Unlike the creepy, supernatural events that take place in King's Castle Rock, the town in Colorado is regularly listed as one of the best places to live in the United States. In 2014, Money magazine ranked it No. 4 in its annual "Best" rankings, citing the region's happy populace, attractive natural area, low traffic and high community spirit.
Star City, Russia
Star City is the official home of the country's cosmonaut training center. (Photo: NASA / Flickr)
The hometown of the superhero Green Arrow, Star City outside of the world of comics refers to a Russian military township that today hosts the Yuri Gagarin Cosmonaut Training Center. Since the dawn of spaceflight, the company town of some 6,000 people has helped train more than 120 crews for various Russian spacecraft and space station missions. In recent decades, the center has also been instrumental in the training of dozens of American, Japanese, and Chinese astronauts and even a few space tourists.
"Part of what I experienced was unique – possibly only to Star City," American former astronaut Richard Garriott told AirSpaceMag. "But the vibe you got was ‘Someone you know is in space.’ It’s part of everyday life. It’s continuous. It’s a very meaningful way to deal with this hazardous way of life."

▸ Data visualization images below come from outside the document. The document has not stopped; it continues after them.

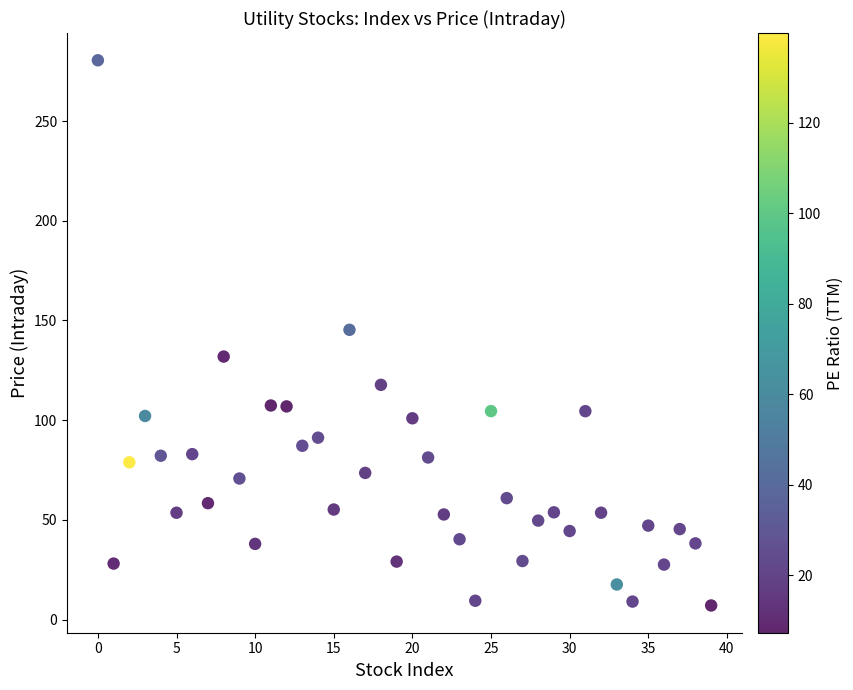

How many data points are displayed?

40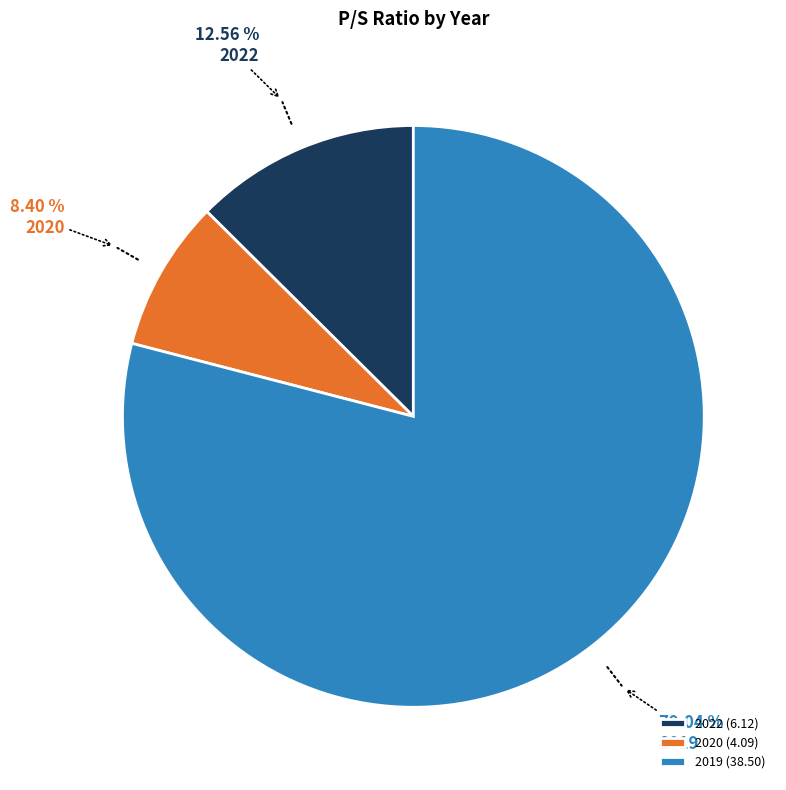

Which category accounts for the majority?

2019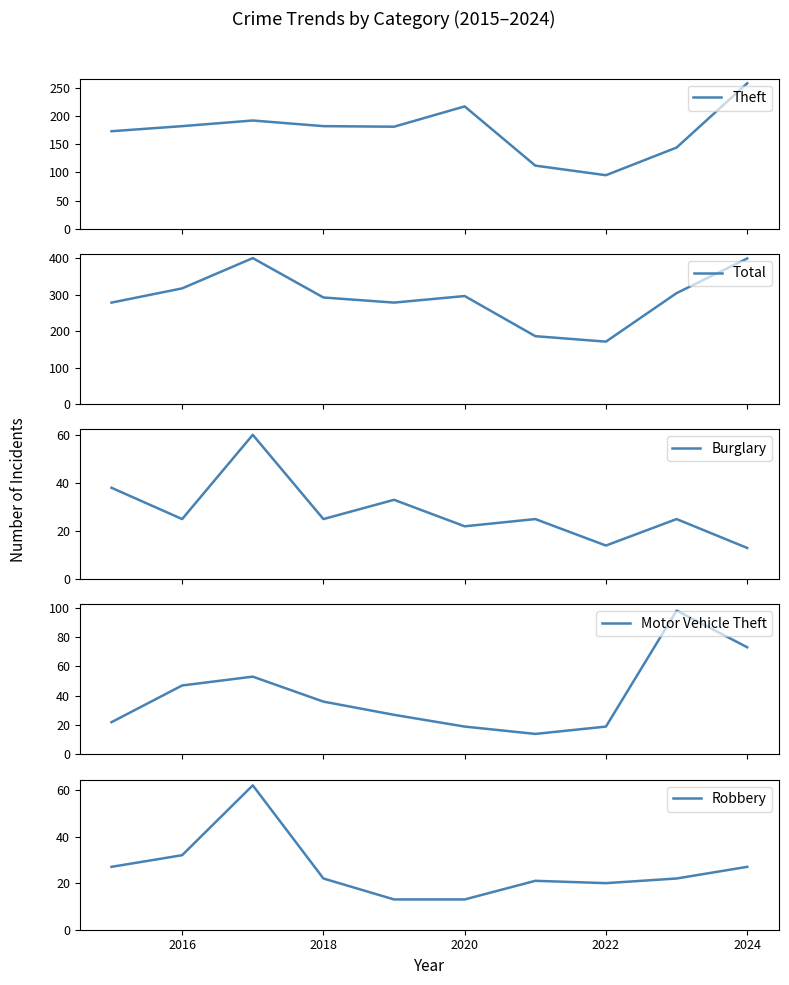

How many data points in Motor Vehicle Theft are less than 36?

5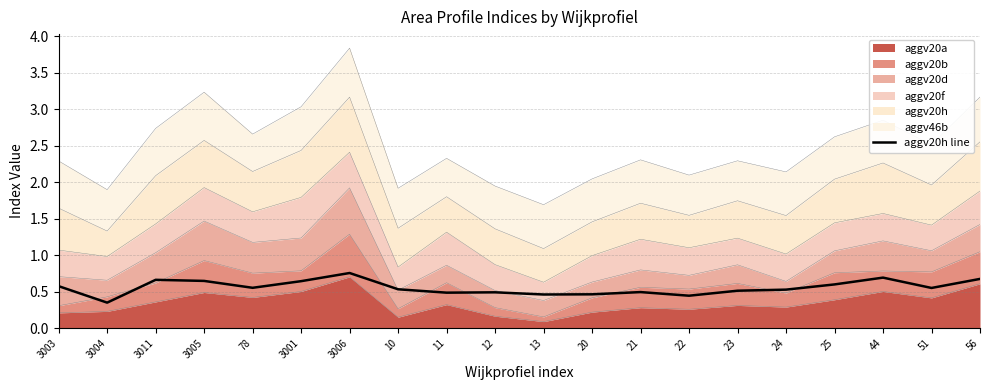

What is the value of the 8th point from the left?

0.5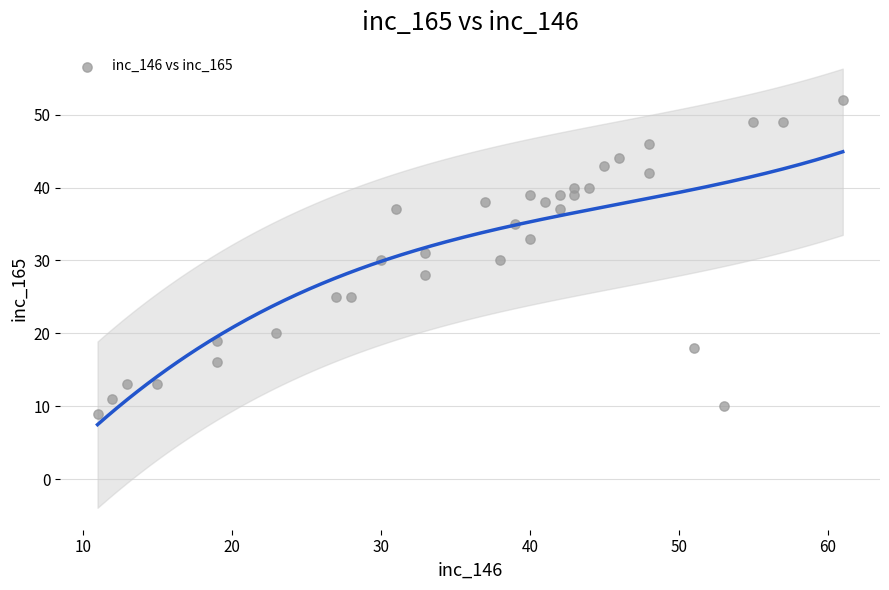

What is the range of Y values (max minus min)?

43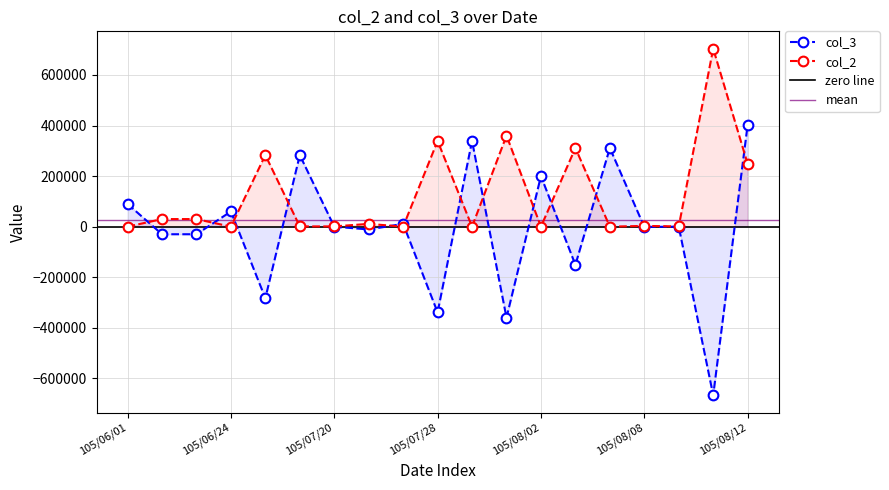

Does the chart have visible grid lines?

Yes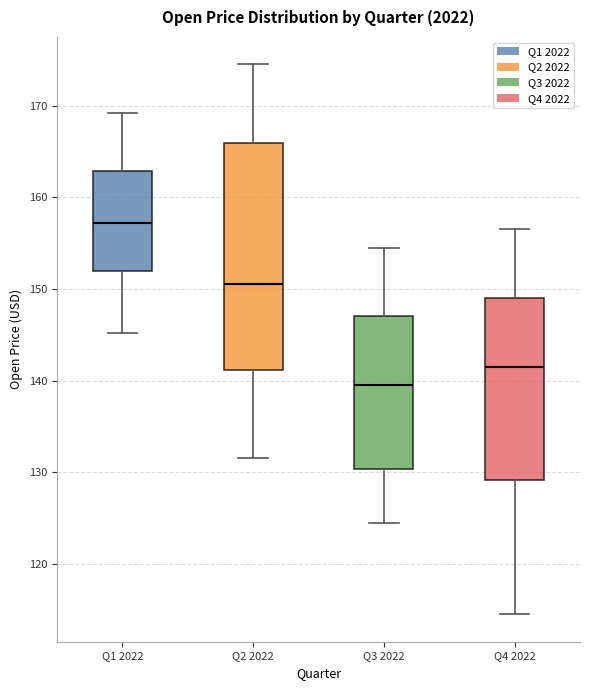

Where is the upper edge of the box for Q2 2022 on the y-axis? The values are not printed on the chart, so give them approximately, as read against the axis.

166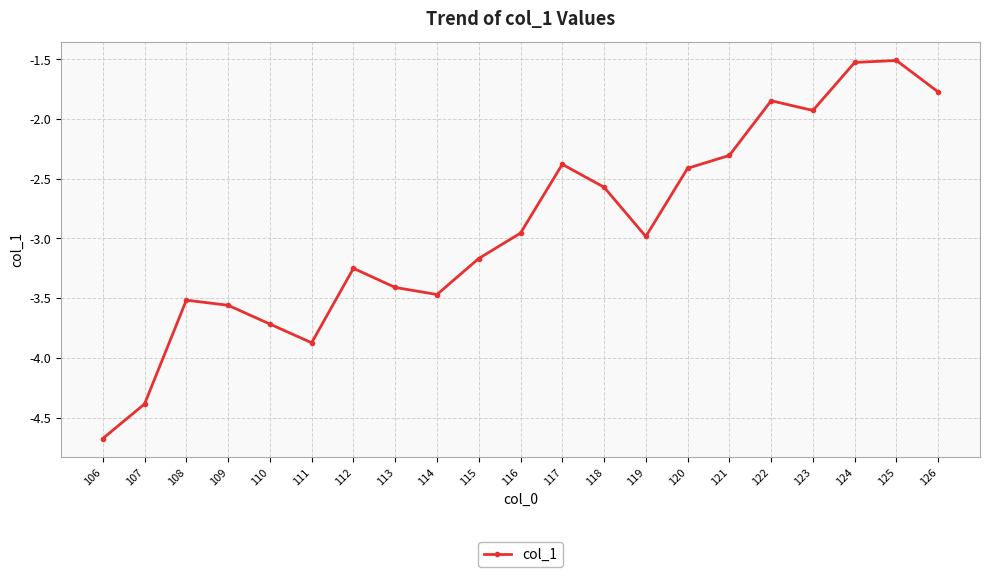

What is the greatest value displayed?

-1.5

Gotham, Nottinghamshire, U.K.
The village of Gotham in the U.K. has a population of less than 2,000 people. (Photo: Andy / Flickr)
If Batman ever wanted to retire to a more idyllic Gotham than the dark and depressing urban version realized in the DC Comics, the U.K. version in Nottinghamshire would certainly be worth plugging into the Batwing's GPS.
Interestingly, Gotham's history actually inspired the nickname given to New York City by American writer Washington Irving in 1807. Legend has it that in the 12th century, Gotham was chosen by England's King John to have a Royal Highway built through its center. Not thrilled with then having the task of maintaining this road, the villagers all pretended to be mad during an inspection of the route by King John's knights. Because madness at the time was believed to be contagious, the Royal Highway was rerouted around the town.
Inspired by the tale, Irving mocked the people of NYC in his "Salmagundi" periodical by comparing them to a sleepy village where all the people pretended to be crazy. The nickname has stuck ever since.